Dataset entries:
-=-=-
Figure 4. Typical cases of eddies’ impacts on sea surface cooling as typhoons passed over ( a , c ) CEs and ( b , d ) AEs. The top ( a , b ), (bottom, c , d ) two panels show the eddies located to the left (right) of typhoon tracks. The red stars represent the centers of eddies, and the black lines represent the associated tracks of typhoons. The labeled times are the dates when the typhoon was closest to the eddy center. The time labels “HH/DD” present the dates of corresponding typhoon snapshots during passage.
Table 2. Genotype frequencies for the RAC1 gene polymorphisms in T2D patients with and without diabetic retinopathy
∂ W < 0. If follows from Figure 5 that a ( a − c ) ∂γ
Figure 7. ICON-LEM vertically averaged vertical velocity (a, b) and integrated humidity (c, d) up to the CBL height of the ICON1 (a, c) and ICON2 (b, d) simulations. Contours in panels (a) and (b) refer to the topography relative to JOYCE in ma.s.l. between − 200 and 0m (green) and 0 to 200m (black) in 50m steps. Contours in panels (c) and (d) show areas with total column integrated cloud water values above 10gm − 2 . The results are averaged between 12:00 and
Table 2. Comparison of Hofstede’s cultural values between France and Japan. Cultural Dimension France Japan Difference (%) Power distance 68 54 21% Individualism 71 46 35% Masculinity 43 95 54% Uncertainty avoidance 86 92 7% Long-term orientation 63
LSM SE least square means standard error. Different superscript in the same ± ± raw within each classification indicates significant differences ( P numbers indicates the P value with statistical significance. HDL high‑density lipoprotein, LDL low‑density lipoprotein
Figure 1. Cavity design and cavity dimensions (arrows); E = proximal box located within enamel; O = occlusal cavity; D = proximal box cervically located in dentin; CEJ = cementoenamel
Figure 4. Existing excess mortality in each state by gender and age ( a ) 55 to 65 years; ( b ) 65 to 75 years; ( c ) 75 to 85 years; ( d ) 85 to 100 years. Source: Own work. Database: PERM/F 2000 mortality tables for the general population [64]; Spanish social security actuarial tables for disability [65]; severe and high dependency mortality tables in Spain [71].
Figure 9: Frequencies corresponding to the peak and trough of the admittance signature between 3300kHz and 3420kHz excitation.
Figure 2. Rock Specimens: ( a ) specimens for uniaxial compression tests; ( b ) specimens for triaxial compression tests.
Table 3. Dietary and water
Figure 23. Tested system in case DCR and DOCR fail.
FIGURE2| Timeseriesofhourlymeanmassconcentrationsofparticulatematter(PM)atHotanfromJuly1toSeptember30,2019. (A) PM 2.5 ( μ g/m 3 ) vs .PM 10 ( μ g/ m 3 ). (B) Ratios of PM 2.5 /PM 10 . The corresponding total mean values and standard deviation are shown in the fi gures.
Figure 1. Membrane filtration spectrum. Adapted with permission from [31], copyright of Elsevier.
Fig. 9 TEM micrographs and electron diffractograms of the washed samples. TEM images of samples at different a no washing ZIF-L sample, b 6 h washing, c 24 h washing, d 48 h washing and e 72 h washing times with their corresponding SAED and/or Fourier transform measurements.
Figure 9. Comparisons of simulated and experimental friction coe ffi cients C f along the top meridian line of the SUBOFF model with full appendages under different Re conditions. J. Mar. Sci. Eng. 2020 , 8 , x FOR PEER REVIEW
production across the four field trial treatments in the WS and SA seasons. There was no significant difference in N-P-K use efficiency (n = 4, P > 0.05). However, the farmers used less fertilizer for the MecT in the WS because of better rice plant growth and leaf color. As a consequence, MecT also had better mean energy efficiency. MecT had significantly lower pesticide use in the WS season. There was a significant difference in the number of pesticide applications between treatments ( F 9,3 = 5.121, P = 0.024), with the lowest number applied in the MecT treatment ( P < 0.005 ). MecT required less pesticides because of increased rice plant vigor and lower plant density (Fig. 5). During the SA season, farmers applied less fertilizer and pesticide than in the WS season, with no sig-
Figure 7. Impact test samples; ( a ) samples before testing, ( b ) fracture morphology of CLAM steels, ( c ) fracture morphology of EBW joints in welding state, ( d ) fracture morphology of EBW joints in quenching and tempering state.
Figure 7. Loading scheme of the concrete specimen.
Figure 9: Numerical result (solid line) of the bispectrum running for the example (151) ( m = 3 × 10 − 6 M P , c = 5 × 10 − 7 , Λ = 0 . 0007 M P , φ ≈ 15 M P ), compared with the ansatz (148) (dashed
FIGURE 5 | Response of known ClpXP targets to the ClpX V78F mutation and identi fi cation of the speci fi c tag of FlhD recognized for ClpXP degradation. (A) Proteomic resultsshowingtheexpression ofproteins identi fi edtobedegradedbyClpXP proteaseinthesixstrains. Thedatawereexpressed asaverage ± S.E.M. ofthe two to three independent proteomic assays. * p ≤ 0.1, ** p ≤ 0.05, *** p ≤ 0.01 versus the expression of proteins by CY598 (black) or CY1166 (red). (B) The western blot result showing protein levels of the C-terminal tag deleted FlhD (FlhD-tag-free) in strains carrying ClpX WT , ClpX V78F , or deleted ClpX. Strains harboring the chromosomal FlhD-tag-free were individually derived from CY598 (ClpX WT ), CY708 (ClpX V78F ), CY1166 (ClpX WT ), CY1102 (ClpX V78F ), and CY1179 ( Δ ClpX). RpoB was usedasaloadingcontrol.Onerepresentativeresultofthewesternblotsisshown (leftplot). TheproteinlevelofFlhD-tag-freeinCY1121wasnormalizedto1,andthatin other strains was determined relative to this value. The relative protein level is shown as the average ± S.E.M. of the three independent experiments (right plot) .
-=-=-
### What you have to do
From the first line of the records above down to the line containing "Table 2. Genotype", repeat each line exactly as written. Include both of those lines and add nothing.

### Problem solution
Figure 4. Typical cases of eddies’ impacts on sea surface cooling as typhoons passed over ( a , c ) CEs and ( b , d ) AEs. The top ( a , b ), (bottom, c , d ) two panels show the eddies located to the left (right) of typhoon tracks. The red stars represent the centers of eddies, and the black lines represent the associated tracks of typhoons. The labeled times are the dates when the typhoon was closest to the eddy center. The time labels “HH/DD” present the dates of corresponding typhoon snapshots during passage.
Table 2. Genotype frequencies for the RAC1 gene polymorphisms in T2D patients with and without diabetic retinopathy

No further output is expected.